Il ne peut exister entre les corps de diversité d’essence ; ils ne diffèrent que par le mouvement et le repos, par la vitesse ou la lenteur. Les lois du mouvement sont les lois éternelles de la nature et de la raison. — La théorie des attributs implique aussi le rejet de toute croyance en la finalité de la nature. Comme un attribut ne peut en déterminer un autre, les phénomènes matériels ne peuvent avoir leur raison dans une pensée, comme le suppose l’explication théologique.
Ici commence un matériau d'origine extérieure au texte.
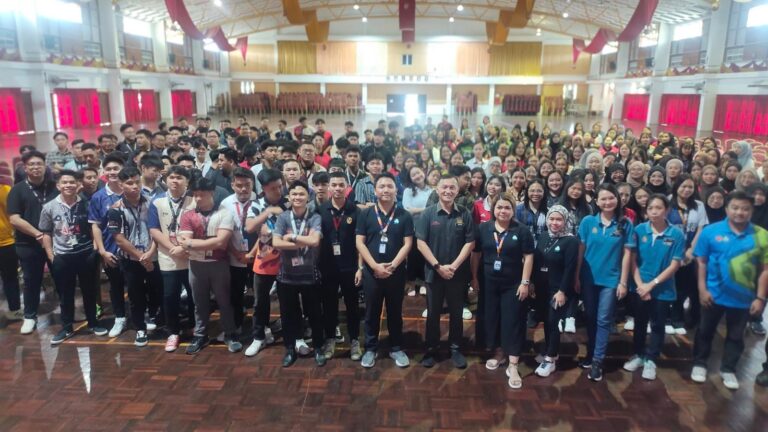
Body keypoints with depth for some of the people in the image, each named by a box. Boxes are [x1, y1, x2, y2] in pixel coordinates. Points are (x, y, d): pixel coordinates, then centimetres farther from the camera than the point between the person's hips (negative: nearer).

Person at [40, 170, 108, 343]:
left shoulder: (86, 204, -2)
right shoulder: (49, 207, -2)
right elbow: (46, 234, 3)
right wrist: (51, 257, -1)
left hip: (86, 254, 0)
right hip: (62, 257, 0)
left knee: (89, 291, 11)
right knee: (65, 294, 11)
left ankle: (93, 323, 27)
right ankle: (66, 328, 25)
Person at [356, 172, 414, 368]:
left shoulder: (404, 216, 1)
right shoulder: (365, 214, 0)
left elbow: (407, 243, -3)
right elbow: (359, 242, -4)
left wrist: (393, 264, -15)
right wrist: (375, 266, -14)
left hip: (396, 272, 0)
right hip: (371, 271, 0)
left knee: (395, 311, 11)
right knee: (372, 312, 10)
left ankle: (396, 348, 24)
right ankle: (370, 349, 23)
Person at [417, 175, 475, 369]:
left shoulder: (465, 214, -1)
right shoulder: (428, 213, -4)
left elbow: (470, 243, -3)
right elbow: (420, 243, -8)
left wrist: (454, 266, -12)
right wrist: (438, 266, -14)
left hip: (458, 273, 1)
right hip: (433, 272, -1)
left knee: (456, 313, 12)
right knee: (432, 313, 10)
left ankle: (456, 349, 26)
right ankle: (431, 350, 23)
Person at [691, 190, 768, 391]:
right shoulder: (711, 231, -10)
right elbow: (702, 262, -5)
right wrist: (702, 289, -8)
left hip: (744, 297, 1)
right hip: (714, 294, -1)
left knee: (736, 336, 16)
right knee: (705, 331, 15)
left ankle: (728, 369, 34)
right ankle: (699, 364, 33)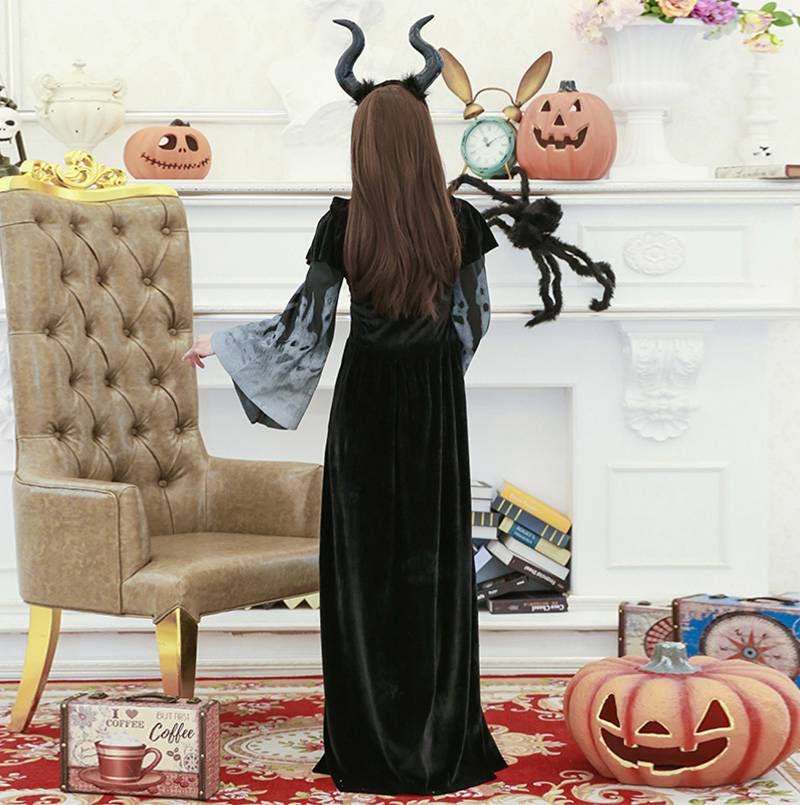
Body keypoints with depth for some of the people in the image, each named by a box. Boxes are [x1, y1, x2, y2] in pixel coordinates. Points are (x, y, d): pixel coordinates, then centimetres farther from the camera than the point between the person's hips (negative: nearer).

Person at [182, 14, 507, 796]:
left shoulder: (343, 225, -15)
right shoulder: (462, 222, -9)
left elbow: (301, 330, -11)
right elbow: (472, 322, 3)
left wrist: (217, 342, 5)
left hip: (367, 397, -2)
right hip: (436, 402, 2)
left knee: (366, 561, 7)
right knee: (435, 560, 10)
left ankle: (373, 743, 11)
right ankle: (443, 739, 14)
Dans une assez longue remarque ajoutée au livre Ier de l’Éthique, Spinoza cherche à montrer que la conception téléologique est due au besoin pratique et au désir de l’homme, à son instinct de conservation outre son ignorance originaire des causes réelles ; l’homme admet que tout est arrangé à son usage et que les dieux travaillent à cet effet ; là où il ne peut trouver de fin admissible, il se contente de trouver l’explication dans la volonté de Dieu, cet asile d’ignorance (asylum ignorantiæ) qui est toujours à notre service. Si les mathématiques n’avaient pas indiqué une voie

  1. Spinoza fait cet aveu dans la dernière lettre que nous ayions de sa main (du 15 juillet 1676), dans une réponse à Tschirnhausen, philosophe et mathématicien, qui avait demandé avec une grande sagacité comment de la notion générale de l’étendue on pouvait faire dériver la figure et le mouvement des choses corporelles. Tschirnhausen fit remarquer que cette difficulté n’existait pas pour Descartes, puisqu’il croyait que Dieu avait créé la matière en mouvement ; mais Spinoza, pour qui l’étendue est un attribut divin, ne possède pas la notion de force qui était conçue par Descartes sous une forme théologique. Spinoza déclare insuffisante la définition que la matière est étendue et annonce un plus ample examen de la question, que sa maladie ne lui permit plus.